In 1956, the World Bank created the International Finance Corporation and in 1960 it created the International Development Association (IDA). Both have been controversial. Critics of the IDA argue that it was designed to head off a broader based system headed by the United Nations, and that the IDA lends without consideration for the effectiveness of the program. Critics also point out that the pressure to keep developing economies  open  has led to their having difficulties obtaining funds through ordinary channels, and a continual cycle of asset buy up by foreign investors and capital flight by locals. Defenders of the IDA pointed to its ability to make large loans for agricultural programs which aided the  Green Revolution  of the 1960s, and its functioning to stabilize and occasionally subsidize Third World governments, particularly in Latin America.

Bretton Woods, then, created a system of triangular trade: the United States would use the convertible financial system to trade at a tremendous profit with developing nations, expanding industry and acquiring raw materials. It would use this surplus to send dollars to Europe, which would then be used to rebuild their economies, and make the United States the market for their products. This would allow the other industrialized nations to purchase products from the Third World, which reinforced the American role as the guarantor of stability. When this triangle became destabilized, Bretton Woods entered a period of crisis that ultimately led to its collapse.

Cold War

In 1945, Roosevelt and Churchill prepared the postwar era by negotiating with Joseph Stalin at Yalta about respective zones of influence; this same year Germany was divided into four occupation zones (Soviet, American, British, and French).

◇ ◇ ◇ ◇ ◇

Carry the passage on Bretton Woods and the postwar order forward from its final sentence, in the same textbook voice. The entries that come next are from a separate source and are unrelated to this passage.

Supplied information -
◇ ◇ ◇ ◇ ◇

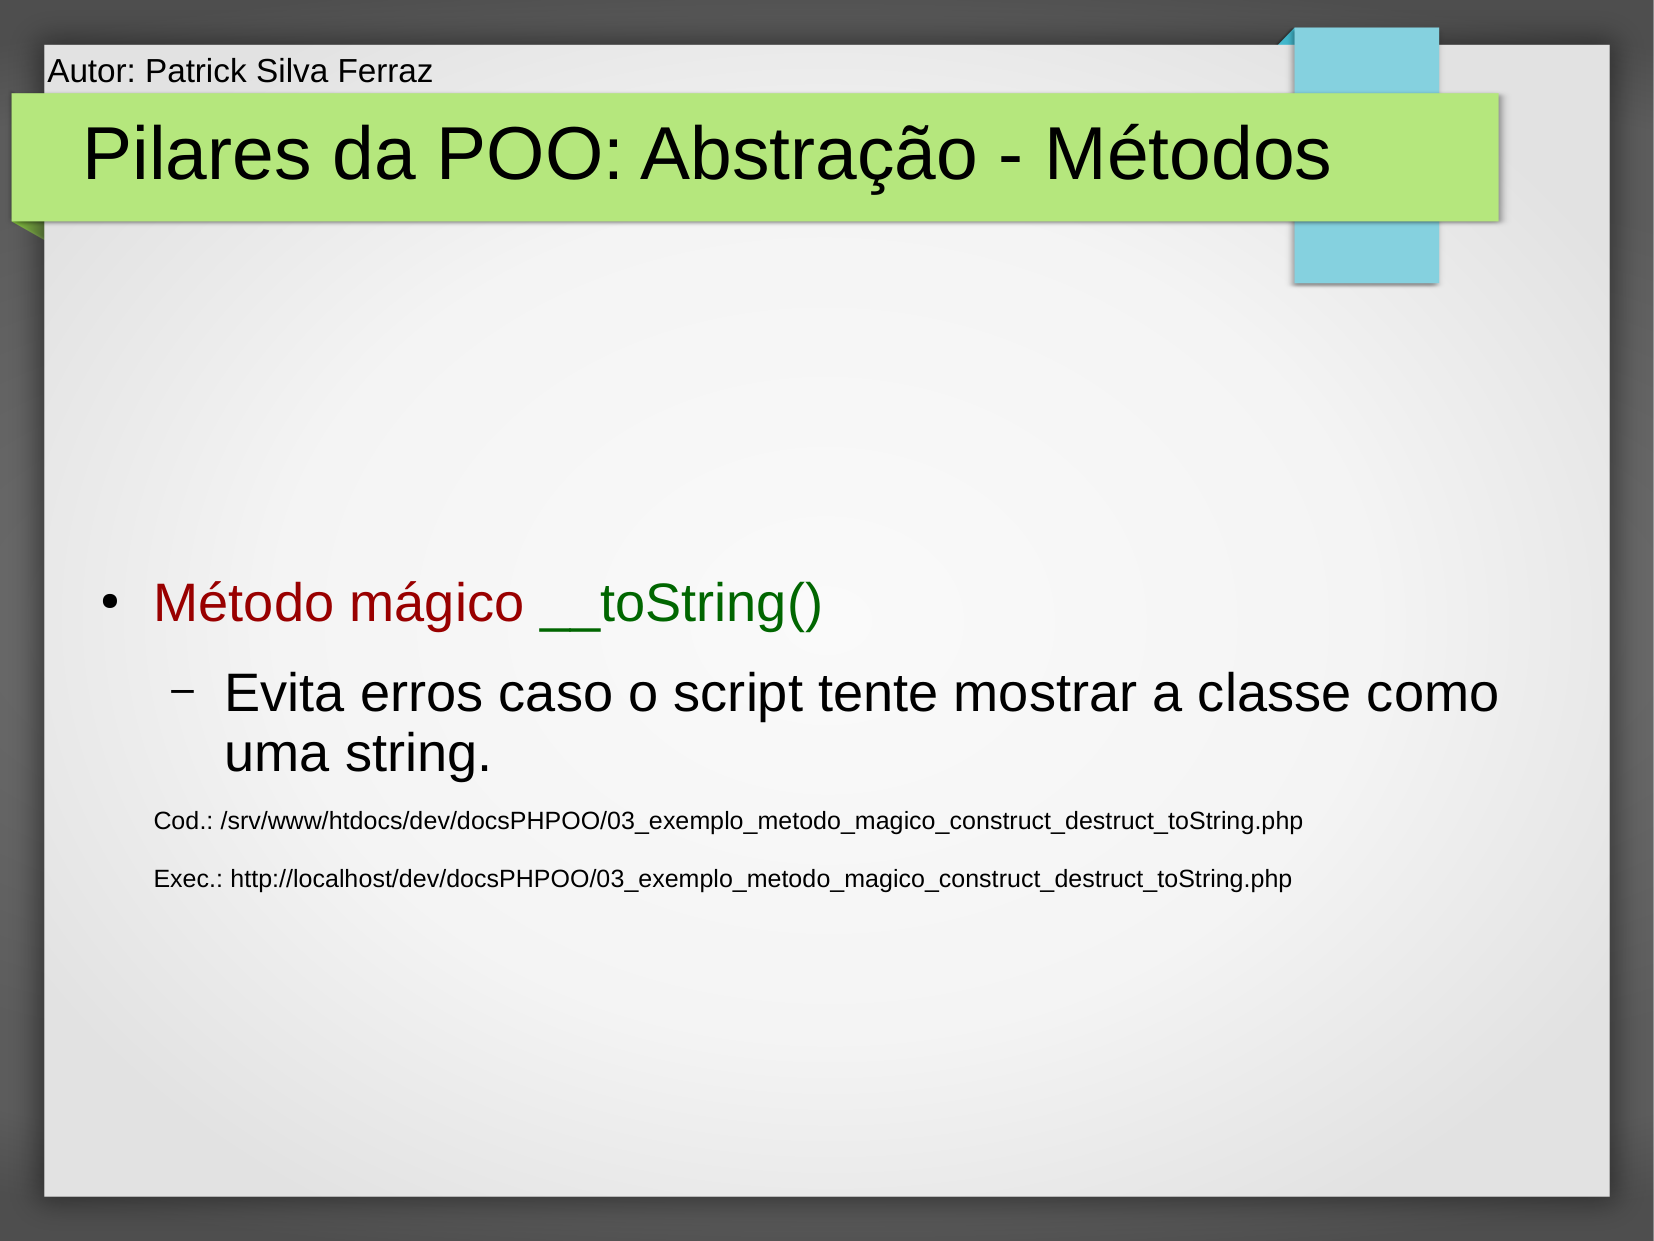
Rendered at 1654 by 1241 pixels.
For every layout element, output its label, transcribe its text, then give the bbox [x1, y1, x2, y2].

picture [0, 0, 1654, 1241]
title Pilares da POO: Abstração - Métodos [82, 69, 1501, 238]
list Método mágico __toString() Evita erros caso o script tente mostrar a classe como uma string. Cod.: /srv/www/htdocs/dev/docsPHPOO/03_exemplo_metodo_magico_construct_destruct_toString.php Exec.: http://localhost/dev/docsPHPOO/03_exemplo_metodo_magico_construct_destruct_toString.php [82, 295, 1571, 1170]
text_box Autor: Patrick Silva Ferraz [47, 47, 876, 95]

◇ ◇ ◇ ◇ ◇

Answer to this task -
Harry Dexter White succeeded in getting the Soviet Union to participate in the Bretton Woods conference in 1944, but his goal was frustrated when the Soviet Union would not join the IMF. In the past, the reasons why the Soviet Union chose not to subscribe to the articles by December 1945 have been the subject of speculation. But since the release of relevant Soviet archives, it is now clear that the Soviet calculation was based on the behavior of the parties that had actually expressed their assent to the Bretton Woods Agreements. The extended debates about ratification that had taken place both in the UK and the U.S. were read in Moscow as evidence of the quick disintegration of the wartime alliance.

Facing the Soviet Union, whose power had also strengthened and whose territorial influence had expanded, the U.S. assumed the role of leader of the capitalist camp. The rise of the postwar U.S. as the world’s leading industrial, monetary, and military power was rooted in the fact that the mainland U.S. was untouched by the war, in the instability of the national states in postwar Europe, and the wartime devastation of the Soviet and European economies.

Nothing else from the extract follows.